Some places up around Causey, some around Ant Flats, Scare Canyon area, some near East Canyon and Henefer. I used to walk out of my house and over the tracks and hunt pheasants all those places are subdivisions. Places I hunted birds in Cache Valley are all subdivisions. I'm not against subdivisions. Just pointing out that humans are the worst at moving into habitat. Farmers and ranchers are not as friendly to hunters as they used to be. Maybe it's the kids who were raised different taking over the property. Some are probably people who move in from other states where friendliness and neighborliness wasn't taught. I don't have all the answers, but I sure can point out all the problems.

Mostly, I'm talking about land where owners used to welcome hunters but now have locked them out or made it pay to play.

I do not hunt big game anymore. Haven't for 20 years. I think you will see more and more guys like me. The hunter to no-hunter ratio will continue to tip because there are few places to share hunting with our kids. Same way fishing in Utah is going. It's sad. I think that is why there are so many kids causing trouble. They don't have the same opportunities that I did growing up. They sure don't understand gun safety and what a gun can do. It's all a video game to them. I think all kids should be taken afield and shown what a gun does to an animal.

Some of the problems come from our own ranks. Guys who get involved in the development of an area like Victory Ranch. They use a public resourse (water) as a way to lure people in and make money. They hire some bozo to patrol the banks and harass people fishing there; lock the public out and give rights to those who have the money to buy into the place. Guys who used to show you what fly to use and tie it on for you are now jerks because they can make some dough off of some wealthy snob. I hate that the sky is falling.

---*---

▸ REQUIREMENTS:
A. List every place name that appears in the post on hunting access.
B. Retype everything in the post on hunting access from "Some of the" down to "sky is falling.".
The material that follows has no connection to the post on hunting access.

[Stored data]
---*---

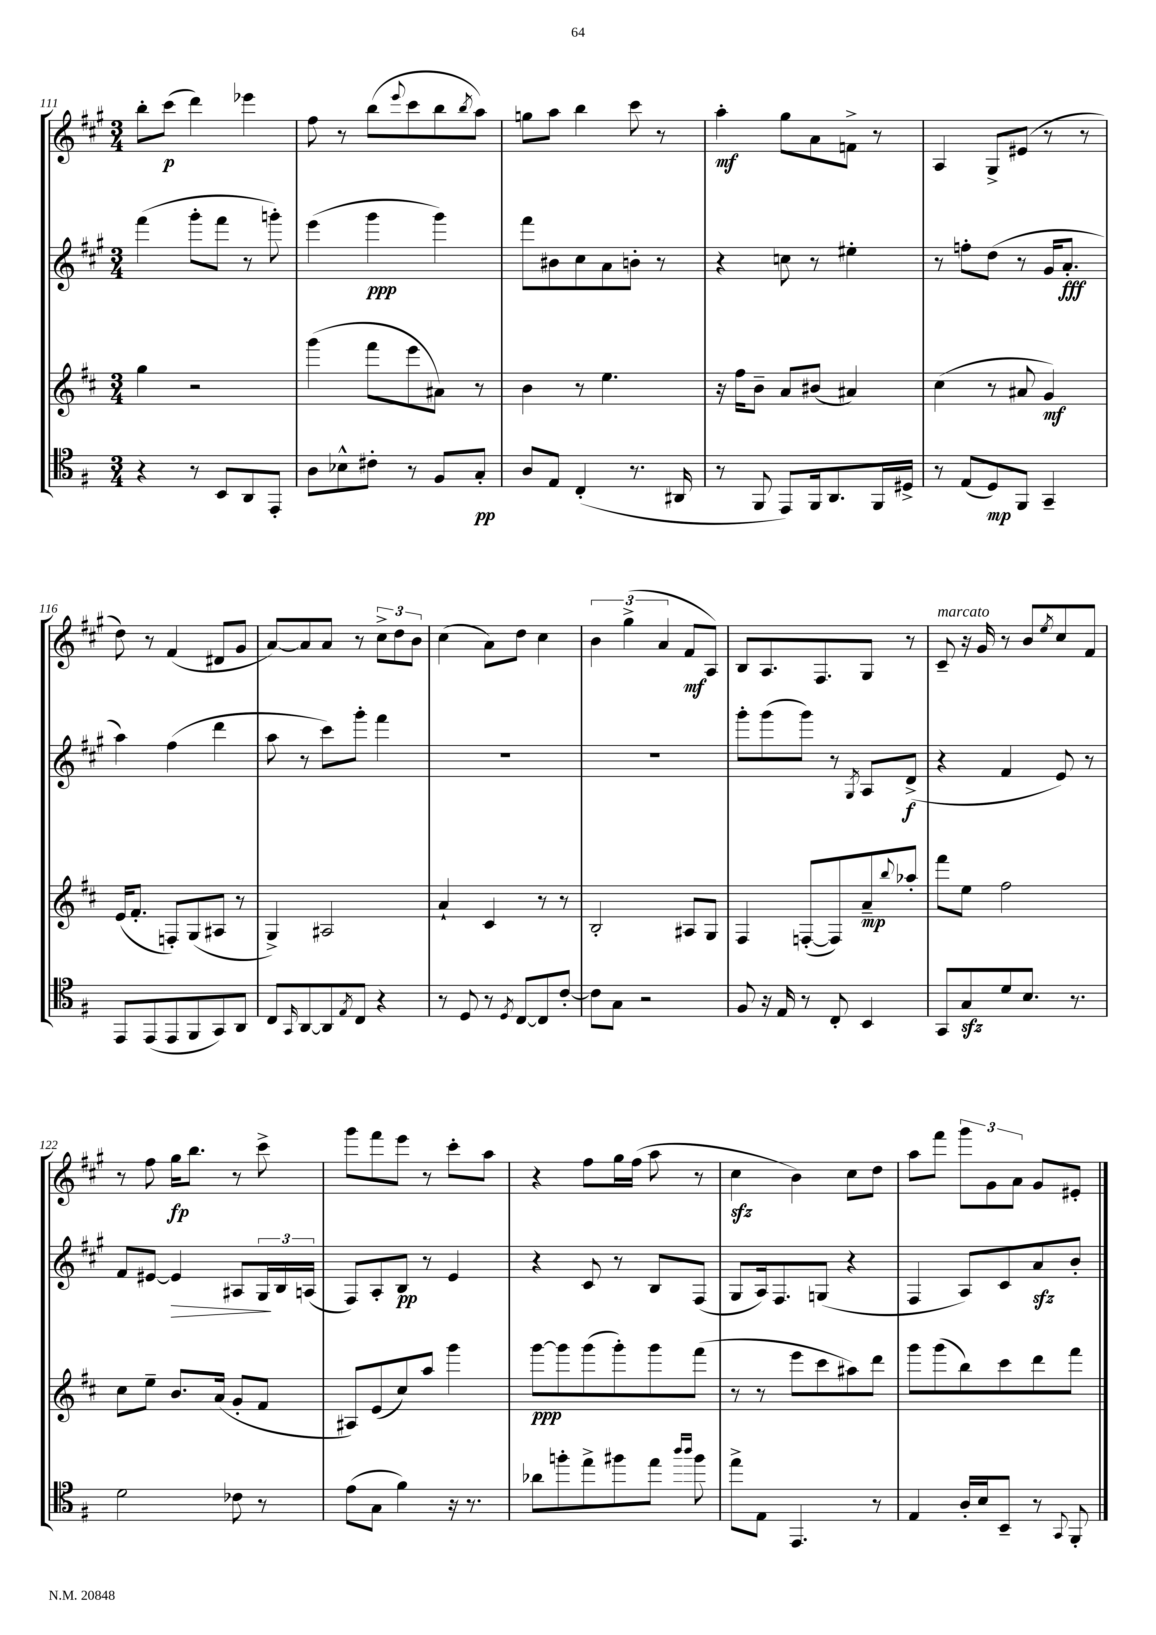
<<
\new StaffGroup <<
\new Staff = "s0" {
    \clef treble \key a \major \numericTimeSignature \time 3/4
    b''8-. cis'''8\p( d'''4) ees'''4 |
    fis''8 r8 b''8( \appoggiatura { e'''8 } cis'''8 b''8 \acciaccatura { b''8 } a''8) |
    g''8 a''8 b''4 cis'''8 r8 |
    a''4-.\mf gis''8 a'8 f'8-> r8 |
    a4 gis8-> eis'8( r8 r8 |
    d''8) r8 fis'4( dis'8 gis'8 |
    a'8~) a'8 a'8 r8 \tuplet 3/2 { cis''8-> d''8 b'8 } |
    cis''4( a'8) d''8 cis''4 |
    \tuplet 3/2 { b'4 gis''4->( a'4 } fis'8\mf a8) |
    b8 a8. fis8. gis8 r8 |
    cis'8--^\markup { \italic "marcato" } r16 gis'16 r8 b'8 \acciaccatura { e''8 } cis''8 fis'8 |
    r8 fis''8 gis''16\fp b''8. r8 cis'''8-> |
    gis'''8 fis'''8 e'''8 r8 cis'''8-. a''8 |
    r4 fis''8 gis''16 fis''16( a''8 r8 |
    cis''4\sfz b'4) cis''8 d''8 |
    a''8 fis'''8 \tuplet 3/2 { gis'''8 gis'8 a'8 } gis'8 eis'8-. \bar "|." |
}
\new Staff = "s1" {
    \clef treble \key a \major \numericTimeSignature \time 3/4
    fis'''4( gis'''8-. fis'''8 r8 g'''8-.) |
    e'''4( gis'''4\ppp gis'''4) |
    fis'''8 bis'8 cis''8 a'8 b'8-. r8 |
    r4 c''8 r8 eis''4-. |
    r8 f''8-. d''8( r8 gis'16 a'8.-.\fff |
    a''4) fis''4( d'''4 |
    a''8 r8 cis'''8) gis'''8-. fis'''4 |
    R2. |
    R2. |
    gis'''8-. gis'''8( gis'''8) r8 \acciaccatura { gis8 } a8 d'8->\f( |
    r4 fis'4 e'8) r8 |
    fis'8 eis'8~ eis'4\> ais8 \tuplet 3/2 { gis16\! b16 a16( } |
    fis8) a8-. b8\pp r8 e'4 |
    r4 cis'8 r8 b8 fis8( |
    gis8 a16) fis8. g8( r4 |
    fis4 a8) cis'8 a'8\sfz b'8-. \bar "|." |
}
\new Staff = "s2" {
    \clef treble \key d \major \numericTimeSignature \time 3/4
    g''4 r2 |
    g'''4( fis'''8 e'''8 ais'8) r8 |
    b'4 r8 e''4. |
    r16 fis''16 b'8-- a'8 bis'8( ais'4) |
    cis''4( r8 ais'8 g'4\mf) |
    e'16( fis'8.-. f8-.) g8( ais8 r8 |
    g4->) ais2 |
    a'4-! cis'4 r8 r8 |
    b2-. ais8 g8 |
    fis4 f8~-.( f8) a'8--\mp \appoggiatura { b''8 } aes''8-. |
    fis'''8 e''8 fis''2 |
    cis''8 e''8-- b'8. a'16( g'8-. fis'8 |
    ais8) e'8( cis''8) a''8 g'''4 |
    g'''8~\ppp g'''8 g'''8( g'''8-.) g'''8 fis'''8( |
    r8 r8 e'''8 cis'''8 ais''8) d'''8 |
    g'''8 g'''8( b''8) cis'''8 d'''8 fis'''8 \bar "|." |
}
\new Staff = "s3" {
    \clef tenor \key g \major \numericTimeSignature \time 3/4
    r4 r8 b,8 a,8 e,8-. |
    a8 bes8-^ cis'8-. r8 fis8 g8-.\pp |
    a8 e8 c4-.( r8. ais,16 |
    r8 fis,8 e,8) fis,16 a,8. fis,16 dis16-> |
    r8 e8( d8\mp) fis,8 g,4-- |
    e,8 e,8( e,8 fis,8 g,8) a,8 |
    c8 \grace { g,16 } a,8~ a,8 \acciaccatura { e8 } c8 r4 |
    r8 d8 r8 \acciaccatura { d8 } c8~ c8 c'8~-. |
    c'8 g8 r2 |
    fis8 r16 e16 r8 c8-. b,4 |
    g,8 g8\sfz d'8 b8. r8. |
    d'2 ces'8 r8 |
    e'8( g8 fis'4) r16 r8. |
    aes'8 f''8-. e''8-> fis''8 e''8 \grace { a''16 a''16 } fis''8 |
    e''8-> e8 e,4. r8 |
    e4 a16-. b16 b,8-- r8 \appoggiatura { g,8 } fis,8-. \bar "|." |
}
>>
>>
\layout { \context { \Score currentBarNumber = #111 } }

---*---

▸ CORRECT ANSWERS:
A. Causey, Ant Flats, Scare Canyon, East Canyon, Henefer, Cache Valley, Utah, Victory Ranch

B.
Some of the problems come from our own ranks. Guys who get involved in the development of an area like Victory Ranch. They use a public resourse (water) as a way to lure people in and make money. They hire some bozo to patrol the banks and harass people fishing there; lock the public out and give rights to those who have the money to buy into the place. Guys who used to show you what fly to use and tie it on for you are now jerks because they can make some dough off of some wealthy snob. I hate that the sky is falling.